The code you show us is looking at genes, not transcripts. What it tells us is that the 100217439 gene (Snora19) is almost 36Mb long. However, if we look at the transcripts for this gene:

> txdb <- TxDb.Mmusculus.UCSC.mm9.knownGene

> transcriptsBy(txdb, by="gene")[["100217439"]]
GRanges object with 2 ranges and 2 metadata columns:
      seqnames               ranges strand |     tx_id     tx_name
         <Rle>            <IRanges>  <Rle> | <integer> <character>
  [1]    chr19 [25016728, 25016781]      - |     52655  uc012bjt.1
  [2]    chr19 [60850233, 60850288]      - |     53038  uc012bog.1
  -------
  seqinfo: 35 sequences (1 circular) from mm9 genome

we see that 2 transcripts are linked to it. The individual lengths of these transcripts are:

> width(transcriptsBy(txdb, by="gene")[["100217439"]])
[1] 54 56

which is what we expect.

It's important to keep in mind that the genomic range reported by the genes() extractor for a given gene is inferred from the ranges of the transcripts that are linked to that gene. More precisely, the gene is considered to go from the first transcript start to the last transcript end (when moving in the 5' to 3' direction along the chromosome). This seems like a reasonable choice because most of the time, when more than one transcript is linked to a gene, it's because we are in a situation of alternate splicing.

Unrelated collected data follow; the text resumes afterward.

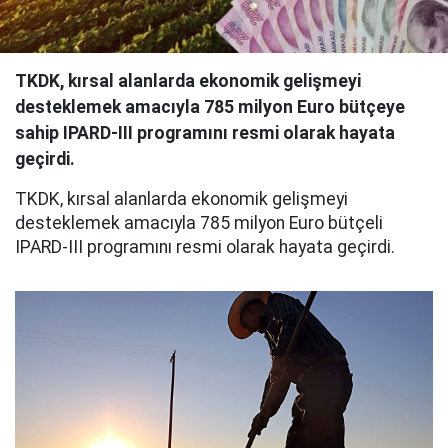
TKDK, kırsal alanlarda ekonomik gelişmeyi
desteklemek amacıyla 785 milyon Euro bütçeye
sahip IPARD-III programını resmi olarak hayata
geçirdi.
TKDK, kırsal alanlarda ekonomik gelişmeyi
desteklemek amacıyla 785 milyon Euro bütçeli
IPARD-III programını resmi olarak hayata geçirdi.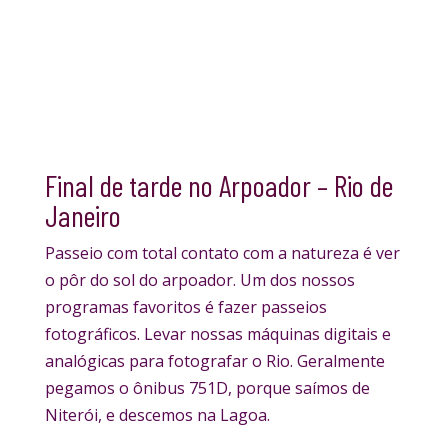
Final de tarde no Arpoador – Rio de
Janeiro
Passeio com total contato com a natureza é ver
o pôr do sol do arpoador. Um dos nossos
programas favoritos é fazer passeios
fotográficos. Levar nossas máquinas digitais e
analógicas para fotografar o Rio. Geralmente
pegamos o ônibus 751D, porque saímos de
Niterói, e descemos na Lagoa.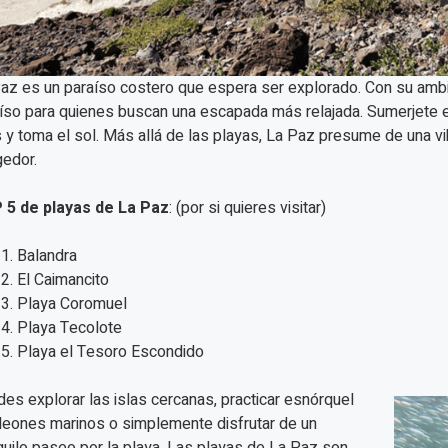
az es un paraíso costero que espera ser explorado. Con su ambi
íso para quienes buscan una escapada más relajada. Sumerjete en l
s y toma el sol. Más allá de las playas, La Paz presume de una vi
edor.
 5 de playas de La Paz
: (por si quieres visitar)
Balandra
El Caimancito
Playa Coromuel
Playa Tecolote
Playa el Tesoro Escondido
es explorar las islas cercanas, practicar esnórquel
leones marinos o simplemente disfrutar de un
quilo paseo por la playa. Las playas de La Paz son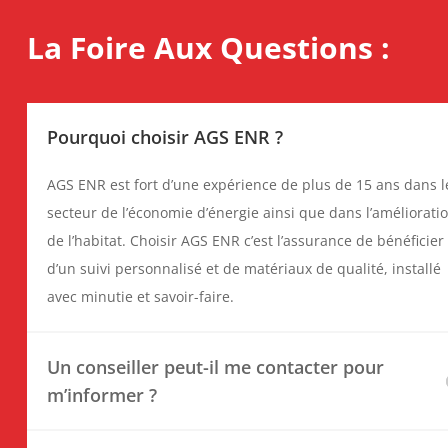
La Foire Aux Questions :
Pourquoi choisir AGS ENR ?
AGS ENR est fort d’une expérience de plus de 15 ans dans l
secteur de l’économie d’énergie ainsi que dans l’améliorati
de l’habitat. Choisir AGS ENR c’est l’assurance de bénéficier
d’un suivi personnalisé et de matériaux de qualité, installé
avec minutie et savoir-faire.
Un conseiller peut-il me contacter pour
m’informer ?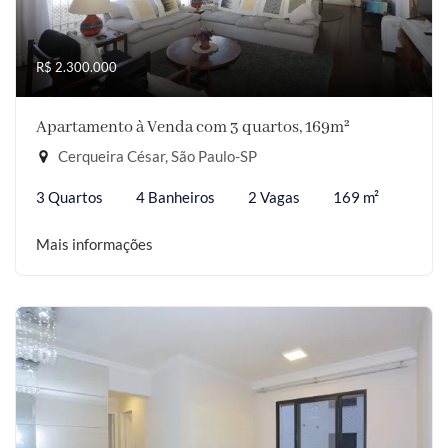
R$ 2.300.000
Apartamento à Venda com 3 quartos, 169m²
Cerqueira César, São Paulo-SP
3 Quartos
4 Banheiros
2 Vagas
169 m²
Mais informações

So this simple way of inferring the gene range is somewhat meaningful and can be useful for a wide range of downstream analysis.

However, the case of Snora19 is special:

http://genome.ucsc.edu/cgi-bin/hgc?g=refGene&i=NR_034047&c=chr19&o=25016727&db=mm9

Here we are in the presence of a small nucleolar RNA which location on the reference genome is ambiguous. Hence the 2 transcripts reported by UCSC (uc012bjt.1 and uc012bog.1), which are actually the 2 genomic locations that were obtained by aligning the sequence of this small nucleolar RNA to the reference genome. In that case, it seems that having the genes() extractor report a gene that is 36Mb long is maybe wrong, or at least not that useful or pertinent. I don't know if there is anything we should do about this. Suggestions are welcome.

Cheers,

H.

score 1 · Answer 2 · 2015-01-26

The reason is that there are two transcripts for this snoRNA:

> tx <- transcriptsBy(TxDb.Mmusculus.UCSC.mm9.knownGene, "gene")
> tx["100217439"]
GRangesList object of length 1:
$100217439
GRanges object with 2 ranges and 2 metadata columns:
      seqnames               ranges strand |     tx_id     tx_name
         <Rle>            <IRanges>  <Rle> | <integer> <character>
  [1]    chr19 [25016728, 25016781]      - |     52655  uc012bjt.1
  [2]    chr19 [60850233, 60850288]      - |     53038  uc012bog.1

And usually a gene spans the extent of all the transcripts. In other words, for a translated gene, you can pretty much just go from the smallest genomic position to the largest, and be assured you have captured the entirety of the gene. And since all the transcripts are in pretty much the same place, this makes sense. But with untranslated content where there usually aren't any exons, this breaks down.

I would bet there are other edge cases like this, and they are likely to proliferate as we discover more of these short untranslated RNAs. How to reliably determine the start and stop for a gene looks to be getting pretty complicated.